EXERCISE MATERIAL:
▬▬▬▬▬▬

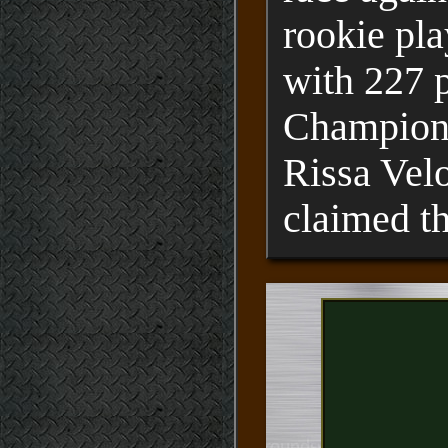
rookie pla
with 227 p
Champion" 
Rissa Vel
claimed th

▬▬▬▬▬▬

AIM OF THE EXERCISE: Output the data above verbatim, pictures excluded.

FINAL ANSWER:
rookie pla
with 227 p
Champion" 
Rissa Vel
claimed th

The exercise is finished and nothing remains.